3. Download Display Driver Uninstaller, extract and run it, in 'select device type' pick audio, set device to Realtek, and then clean and restart.
4. Download this driver, extract to some folder, and install manually from the device manager.


----------



## oolnor (Apr 6, 2020)

Regeneration said:


> 1. Disable Windows 10 automatic driver update (download attached file, unzip, import, and then reboot).
> 2. Uninstall Realtek drivers from the control panel. If you can't find it on the list of installed apps, uninstall from the device manager (check box to delete driver software...) and then reboot.
> 3. Download Display Driver Uninstaller, extract and run it, in 'select device type' pick audio, set device to Realtek, and then clean and restart.
> 4. Download this driver, extract to some folder, and install manually from the device manager.



Thank you for your quick help Regeneration. Your help worked beautifully!


----------



## erpguy53 (Apr 9, 2020)

also be sure to cut off (disconnect) from the internet while uninstalling or installing Realtek audio drivers
after doing the last step, re-establish internet connection


----------



## Regeneration (Apr 9, 2020)

There is no need to disable network connection as long as automatic driver update is off (see the attached zip file for that).


----------



## erpguy53 (Apr 15, 2020)

Regeneration said:


> There is no need to disable network connection as long as automatic driver update is off (see the attached zip file for that).



but sometimes disabling auto driver updates does *not* always work on some Win10 systems - the "Device Driver Retrieval Client" module in Win10 seems to "bypass" those reg entries from that attached zip file you have and silently download & install driver updates for some devices. so maybe it works but not 100% of the time

better to be safe than sorry and disable internet connection while removing or installing new realtek audio drivers.

even some manufacturers like Gigabyte here and MSI here also recommend disconnecting from internet before installing new drivers.



> Realtek High Definition Audio
> please install the audio driver, after disconnected the internet.



Speaking of the *6.0.8899.1* Realtek HDA driver OP mentioned, Microsoft recently has *that version* available here.


----------



## Marioz991 (Jan 24, 2022)

Regeneration said:


> 1. Disable Windows 10 automatic driver update (download attached file, unzip, import, and then reboot).
> 2. Uninstall Realtek drivers from the control panel. If you can't find it on the list of installed apps, uninstall from the device manager (check box to delete driver software...) and then reboot.
> 3. Download Display Driver Uninstaller, extract and run it, in 'select device type' pick audio, set device to Realtek, and then clean and restart.
> 4. Download this driver, extract to some folder, and install manually from the device manager.


Sorry for reopening thread.
in step 4, after extracting, how do I manually install driver from device manager? doesn't show up for me.


----------



## Regeneration (Jan 24, 2022)

Marioz991 said:


> Sorry for reopening thread.
> in step 4, after extracting, how do I manually install driver from device manager? doesn't show up for me.

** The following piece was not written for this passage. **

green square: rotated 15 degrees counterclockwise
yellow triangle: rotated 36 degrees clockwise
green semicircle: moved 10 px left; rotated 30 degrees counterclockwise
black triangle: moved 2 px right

Go the start menu, and run/search for devmgmt.msc and run it as admin.

You get a screen like this:



It's either listed as "Unknown device" or "High Definition Audio Device" under "Sound, video and game controllers" tab.

Double click on it, press on the "Driver" tab, press on "Update Driver", and proceed as instructed on screen, select the folder you extracted the driver files to.


----------